— Лучше скажите, зачем все же я вам понадобился. Вы же обещали, — сказал я прокурору. — Сами признали, что дело закончено. Может, жалеете, что втянули меня?
Привалов ответил не сразу. Лицо его стало серьезным, задумчивым. Я вспомнил, что он часто выглядел таким раньше, когда мы, будучи почти незнакомыми людьми, встречались в компании. Он производил впечатление человека малоинтересного, скучного в общении. Потому что чересчур много молчал и думал о чем-то своем. Но сегодня-то я знал: за таким молчанием последует нечто важное, сейчас уж, очевидно, самое важное из того, что ему осталось мне сообщить.
— Нет, доктор, — заговорил наконец Привалов, — не я втянул вас в эту историю. Сама жизнь втянула. Когда я спросил вас, помните, говорит ли вам что-нибудь фамилия Сличко, и вы ответили, что никогда не слышали такой фамилии, — вот тогда я решил: вы должны пережить эту историю вместе со всеми. Не знаю уж, как сказать: то ли это был мой долг перед вами, чтобы вы приняли в ней участие, то ли это ваш долг, наш общий долг пережить ее вместе. Если бы вы знали, что такой Сличко существует, я бы вас, вероятно, не привлек. Сами бы интересовались, переживали бы за это дело, пока я вел бы его. А сказать вам сразу все о Сличко, сказать то, что вы сейчас услышите, я тогда не мог, не имел права. Вы могли мне помочь и помогли, лишь собирая объективную информацию, а для этого вы не должны были знать всего...
Он снова замолчал. Мы с Елышевым не дышали, чтоб не помешать, не прервать его.
— Этот Сличко, — продолжил Привалов, глубоко вздохнув, — как раз тот самый полицай, который пинком сапога выбил табуретку из-под ног вашей матери, доктор.
— Моей матери?
Привалов не шелохнулся, не поднял на меня глаз. Он словно не видел моего волнения, моей растерянности, моего смятения. Человек, конечно, привыкает ко всему, даже если ему еще долго до сорока. Видимо, он привык своими словами переворачивать людям душу и умеет оставлять слушателя как бы наедине с узнанным.
А Привалов медленно продолжал:
— Ваша мать была именно тем человеком, который оказал первую помощь летчикам, скрывавшимся на Микитовке. Родному отцу Володи Бизяева и его живому отцу, тому, кто вырастил парня.

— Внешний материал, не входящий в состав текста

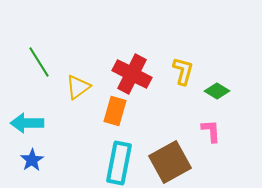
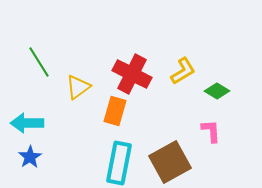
yellow L-shape: rotated 44 degrees clockwise
blue star: moved 2 px left, 3 px up
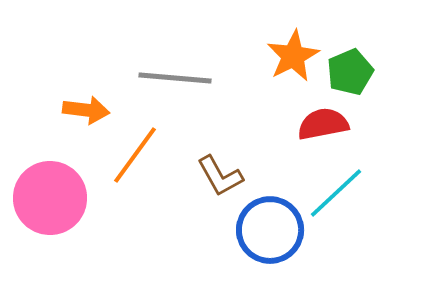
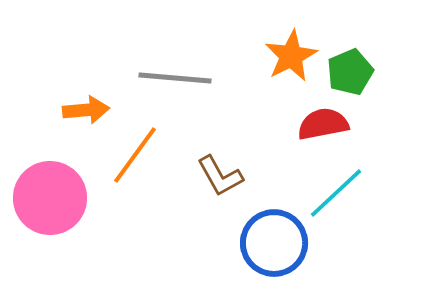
orange star: moved 2 px left
orange arrow: rotated 12 degrees counterclockwise
blue circle: moved 4 px right, 13 px down
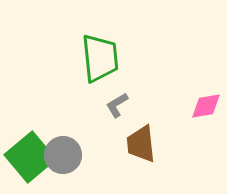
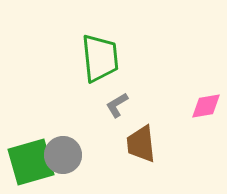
green square: moved 1 px right, 5 px down; rotated 24 degrees clockwise
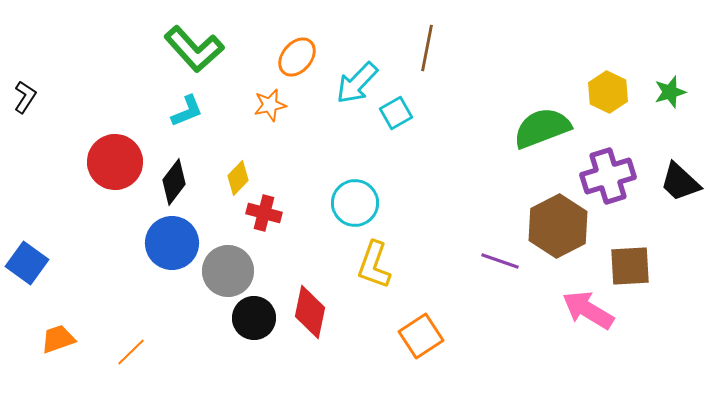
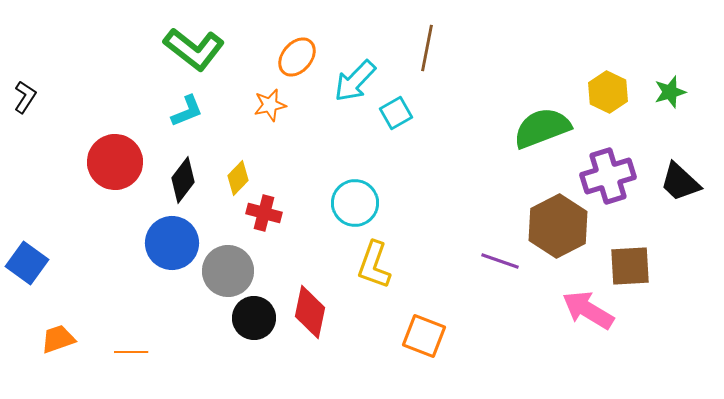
green L-shape: rotated 10 degrees counterclockwise
cyan arrow: moved 2 px left, 2 px up
black diamond: moved 9 px right, 2 px up
orange square: moved 3 px right; rotated 36 degrees counterclockwise
orange line: rotated 44 degrees clockwise
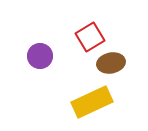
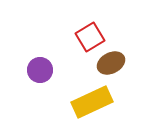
purple circle: moved 14 px down
brown ellipse: rotated 16 degrees counterclockwise
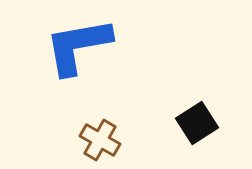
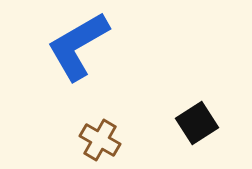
blue L-shape: rotated 20 degrees counterclockwise
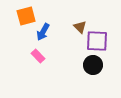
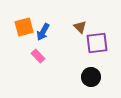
orange square: moved 2 px left, 11 px down
purple square: moved 2 px down; rotated 10 degrees counterclockwise
black circle: moved 2 px left, 12 px down
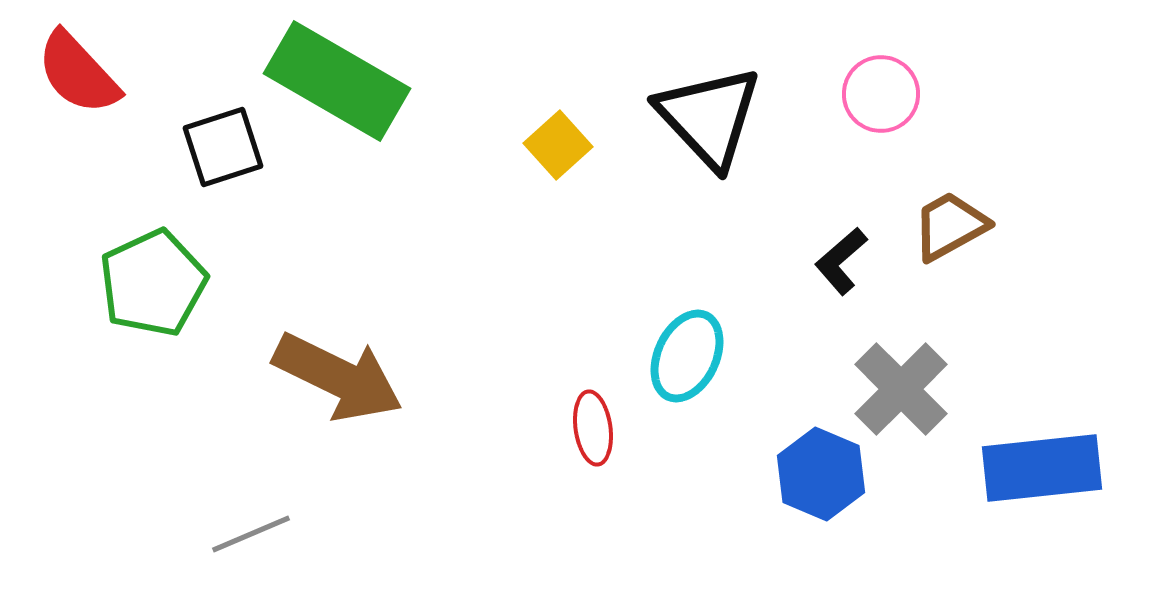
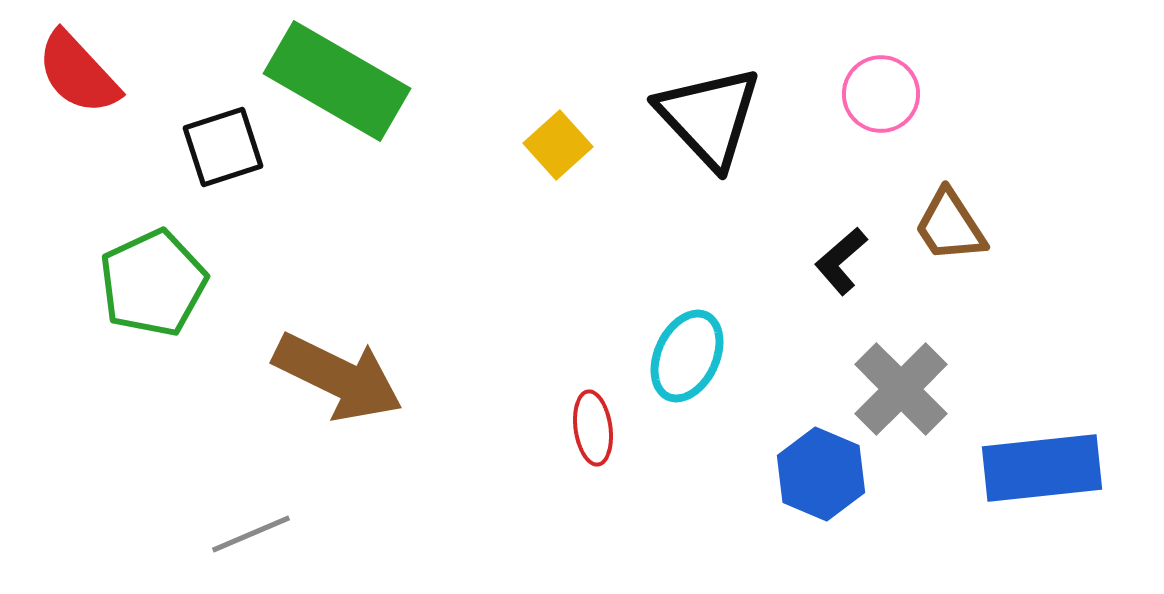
brown trapezoid: rotated 94 degrees counterclockwise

Вы же знаете, как она осталась в оккупированном Новоднепровске. Не могла бросить больницу, своих больных. Вот так-то, доктор, если не знали — узнайте.
— Нет, о ее подпольной деятельности... работе... я знал. О летчиках... теперь соображаю... тоже слышал... давно. Но о казни, о том, что было во время ее казни... о казни мне никогда никто...

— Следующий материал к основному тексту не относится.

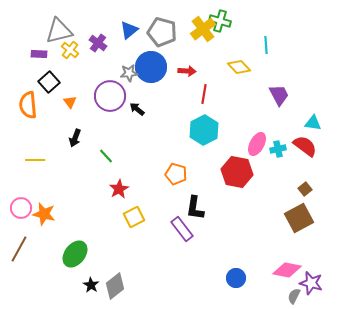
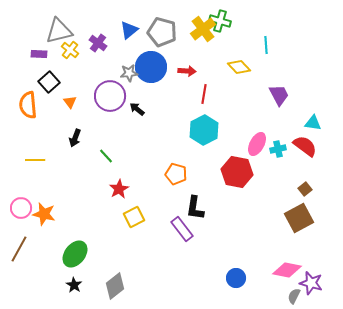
black star at (91, 285): moved 17 px left
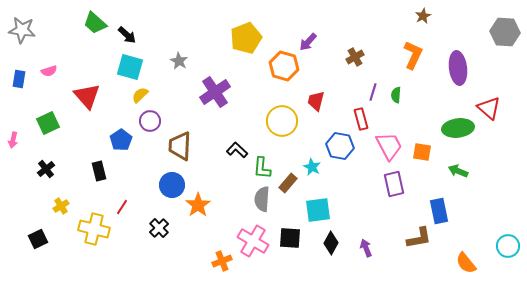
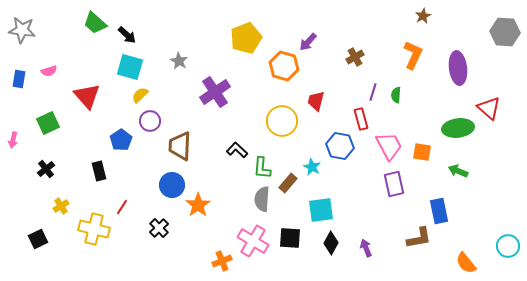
cyan square at (318, 210): moved 3 px right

— С войны прошло уже столько лет, — сказал прокурор, — но ее следы...
«Мама, мама», — повторял я молча. И вспомнил вдруг нашу больницу — мамину и теперь мою. И вспомнил яруговские липы в парке. До войны мать любила водить меня в этот чудесный сад. И в последний наш с ней день мы гуляли там.
— ...иногда эти следы войны, — услышал я спокойный, мягкий голос Привалова, — обнаруживаются невероятно где. Хотите, я вам расскажу, как впервые столкнулся с ними? Это было мое самое первое дело. Я только что закончил университет, отпуск проболтался в Новоднепровске и первого августа явился в прокуратуру. Меня назначили помощником прокурора города и района, и я должен был представиться начальству...
Я попробовал вслушаться в его слова, но у меня ничего не получилось.